On Oct 27, 2020, at 6:26 PM UTC PagerDuty experienced a major incident due to database replication lag. The lag delayed up to date information from appearing in the UI and caused on-call off-call (OCHONs) notifications to be sent in the middle of some shifts rather than at the beginning or end. The underlying cause of the lag was load placed on the primary database server due to a one-time job to realign schedules for the upcoming (at the time) shift off of daylight saving time.

What Happened

A script to fix schedules for DST-related changes created a greater than expected load on our infrastructure which resulted in delayed replication. The delayed replication further exacerbated the issue by creating a gap in how we measured the start and end times of shifts altered by the scripts. To restore functionality, we canceled the script and brought in more hosts to reduce replication lag time.

What We Are Doing About This

We are currently addressing multiple contributing factors for this issue. Planned and currently worked on steps are:

  • Improved Tooling we are working on improving the tooling around running backfill scripts in order to prevent them from adversely affecting our production DB.
  • Improved Shift Calculation we have replaced time calculation reliance from the current time to an independent time source to prevent drift mentioned above.
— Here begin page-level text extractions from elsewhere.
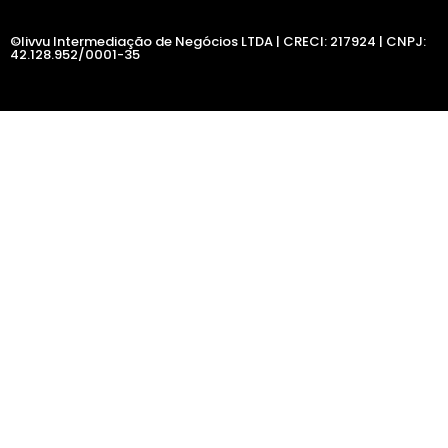
©livvu Intermediação de Negócios LTDA | CRECI: 217924 | CNPJ:
42.128.952/0001-35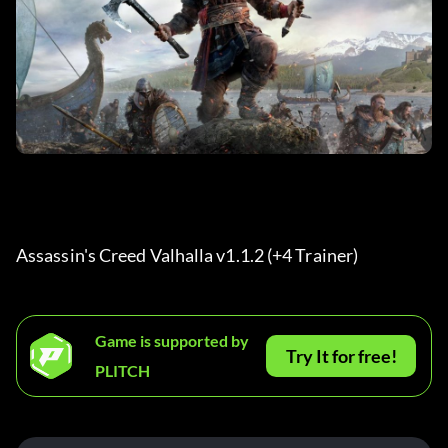
Assassin's Creed Valhalla v1.1.2 (+4 Trainer) 
Game is supported by
Try It for free!
PLITCH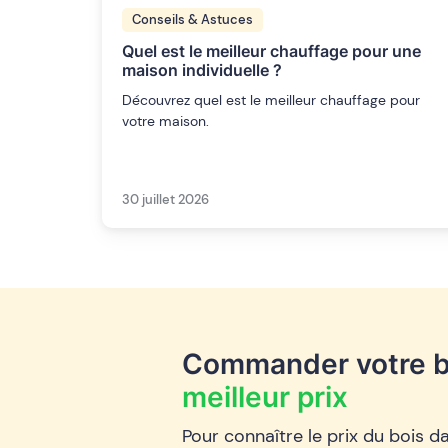
Conseils & Astuces
Quel est le meilleur chauffage pour une
maison individuelle ?
Découvrez quel est le meilleur chauffage pour
votre maison.
30 juillet 2026
Commander votre b
meilleur prix
Pour connaître le prix du bois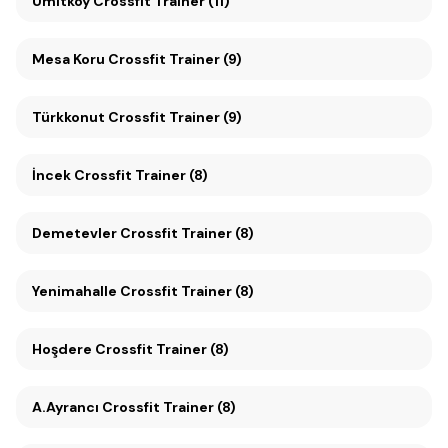
Ümitköy Crossfit Trainer (11)
Mesa Koru Crossfit Trainer (9)
Türkkonut Crossfit Trainer (9)
İncek Crossfit Trainer (8)
Demetevler Crossfit Trainer (8)
Yenimahalle Crossfit Trainer (8)
Hoşdere Crossfit Trainer (8)
A.Ayrancı Crossfit Trainer (8)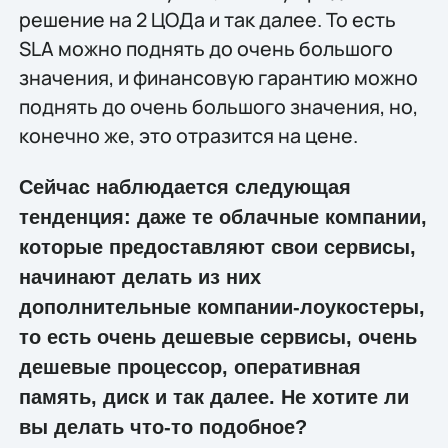
решение на 2 ЦОДа и так далее. То есть
SLA можно поднять до очень большого
значения, и финансовую гарантию можно
поднять до очень большого значения, но,
конечно же, это отразится на цене.
Сейчас наблюдается следующая
тенденция: даже те облачные компании,
которые предоставляют свои сервисы,
начинают делать из них
дополнительные компании-лоукостеры,
то есть очень дешевые сервисы, очень
дешевые процессор, оперативная
память, диск и так далее. Не хотите ли
вы делать что-то подобное?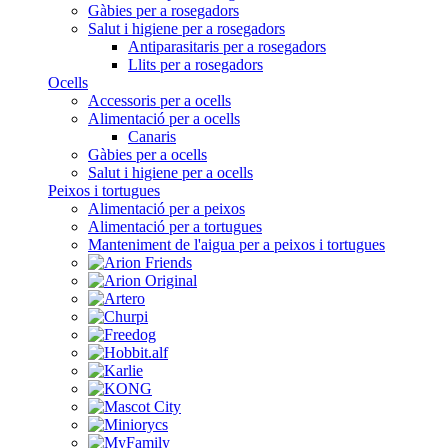
Gàbies per a rosegadors
Salut i higiene per a rosegadors
Antiparasitaris per a rosegadors
Llits per a rosegadors
Ocells
Accessoris per a ocells
Alimentació per a ocells
Canaris
Gàbies per a ocells
Salut i higiene per a ocells
Peixos i tortugues
Alimentació per a peixos
Alimentació per a tortugues
Manteniment de l'aigua per a peixos i tortugues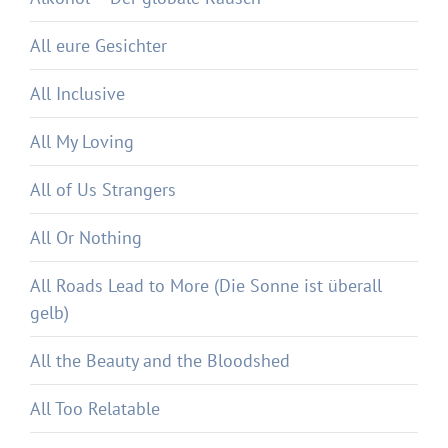
All eure Gesichter
All Inclusive
All My Loving
All of Us Strangers
All Or Nothing
All Roads Lead to More (Die Sonne ist überall
gelb)
All the Beauty and the Bloodshed
All Too Relatable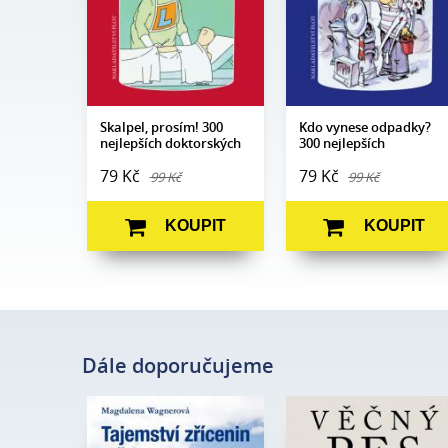
Obrazová
Ilustrace Miroslav
Ilustrace Jiří
Obrazová
část:
Barták
Novák a Jaroslav
část:
Skoupý
Datum
16. 6. 2021
vydání:
Datum
16. 6. 2021
vydání:
Skalpel, prosím! 300
Kdo vynese odpadky?
nejlepších doktorských
300 nejlepších
anekdot
manželských anekdot
79 Kč
79 Kč
99 Kč
99 Kč
KOUPIT
KOUPIT
Dále doporučujeme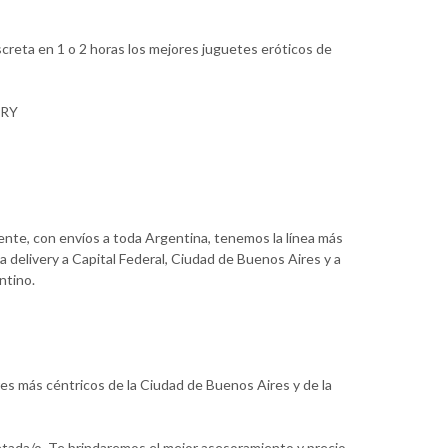
creta en 1 o 2 horas los mejores juguetes eróticos de
ERY
iente, con envíos a toda Argentina, tenemos la línea más
a delivery a Capital Federal, Ciudad de Buenos Aires y a
ntino.
res más céntricos de la Ciudad de Buenos Aires y de la
etada/o. Te brindaremos el mejor asesoramiento y precio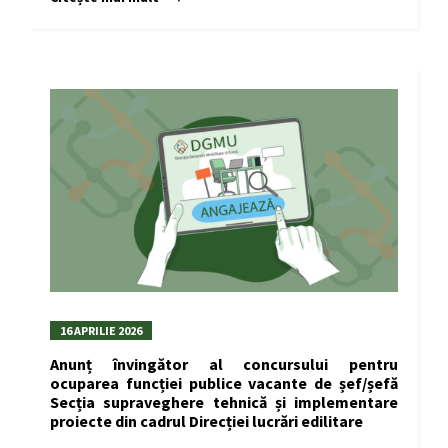
16 APRILIE 2026
Anunț învingător al concursului pentru
ocuparea funcției publice vacante de șef/șefă
Secția supraveghere tehnică și implementare
proiecte din cadrul Direcției lucrări edilitare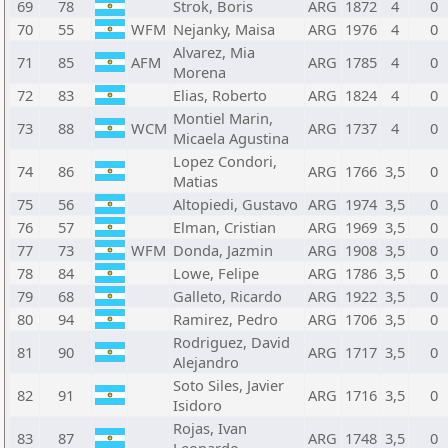
69
78
Strok, Boris
ARG
1872
4
0
70
55
WFM
Nejanky, Maisa
ARG
1976
4
0
Alvarez, Mia
71
85
AFM
ARG
1785
4
0
Morena
72
83
Elias, Roberto
ARG
1824
4
0
Montiel Marin,
73
88
WCM
ARG
1737
4
0
Micaela Agustina
Lopez Condori,
74
86
ARG
1766
3,5
0
Matias
75
56
Altopiedi, Gustavo
ARG
1974
3,5
0
76
57
Elman, Cristian
ARG
1969
3,5
0
77
73
WFM
Donda, Jazmin
ARG
1908
3,5
0
78
84
Lowe, Felipe
ARG
1786
3,5
0
79
68
Galleto, Ricardo
ARG
1922
3,5
0
80
94
Ramirez, Pedro
ARG
1706
3,5
0
Rodriguez, David
81
90
ARG
1717
3,5
0
Alejandro
Soto Siles, Javier
82
91
ARG
1716
3,5
0
Isidoro
Rojas, Ivan
83
87
ARG
1748
3,5
0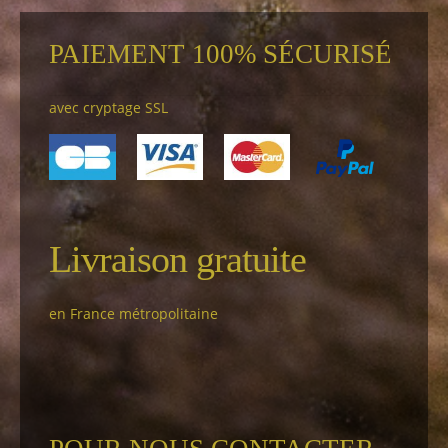
PAIEMENT 100% SÉCURISÉ
avec cryptage SSL
Livraison gratuite
en France métropolitaine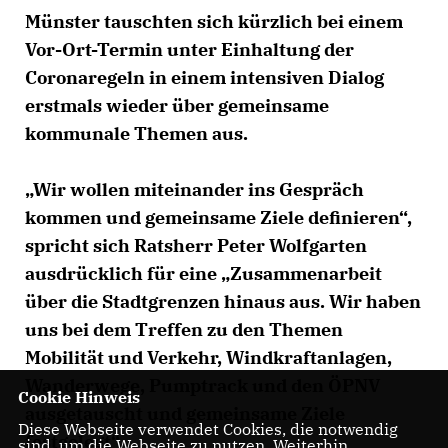
Münster tauschten sich kürzlich bei einem
Vor-Ort-Termin unter Einhaltung der
Coronaregeln in einem intensiven Dialog
erstmals wieder über gemeinsame
kommunale Themen aus.
Wir wollen miteinander ins Gespräch
kommen und gemeinsame Ziele definieren“,
spricht sich Ratsherr Peter Wolfgarten
ausdrücklich für eine „Zusammenarbeit
über die Stadtgrenzen hinaus aus. Wir haben
uns bei dem Treffen zu den Themen
Mobilität und Verkehr, Windkraftanlagen,
Wanderwege, Pumptrack und den ÖPNV
Cookie Hinweis
ausgetauscht und gemeinsame Ziele
Diese Webseite verwendet Cookies, die notwendig
festgelegt“.
sind, um die Webseite zu nutzen. Weiterhin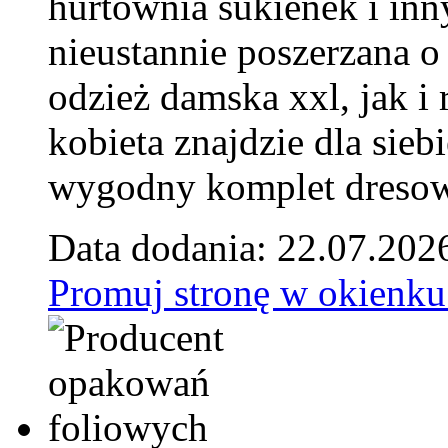
hurtownia sukienek i inn
nieustannie poszerzana o
odzież damska xxl, jak i
kobieta znajdzie dla siebi
wygodny komplet dresow
Data dodania: 22.07.202
Promuj stronę w okienku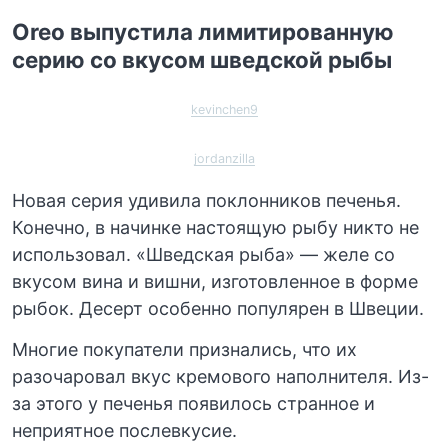
Oreo выпустила лимитированную
серию со вкусом шведской рыбы
kevinchen9
jordanzilla
Новая серия удивила поклонников печенья.
Конечно, в начинке настоящую рыбу никто не
использовал. «Шведская рыба» — желе со
вкусом вина и вишни, изготовленное в форме
рыбок. Десерт особенно популярен в Швеции.
Многие покупатели признались, что их
разочаровал вкус кремового наполнителя. Из-
за этого у печенья появилось странное и
неприятное послевкусие.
We’d like to apologize for the impact that this had on our customers. If you have any further questions, please reach out to support@pagerduty.com with these questions.

Posted Nov 23, 2020 - 18:09 UTC

Resolved
A fix has been implemented and we are fully recovered from this incident. We will continue to monitor the situation.
Posted Oct 27, 2020 - 18:41 UTC
Update
We have identified issues in returning recently created incidents from the REST API. We have implemented a fix and are monitoring for signs of recovery
Posted Oct 27, 2020 - 18:28 UTC
Identified
We have taken counter measures to speed up processing for the incidents list and are monitoring the impact of our actions.
Posted Oct 27, 2020 - 18:14 UTC
Investigating
We are currently experiencing issues with the list of incidents in the UI. Incidents are still being created and processed. We are investigating.
Posted Oct 27, 2020 - 17:38 UTC
This incident affected: REST API, Web Application, and Mobile Application.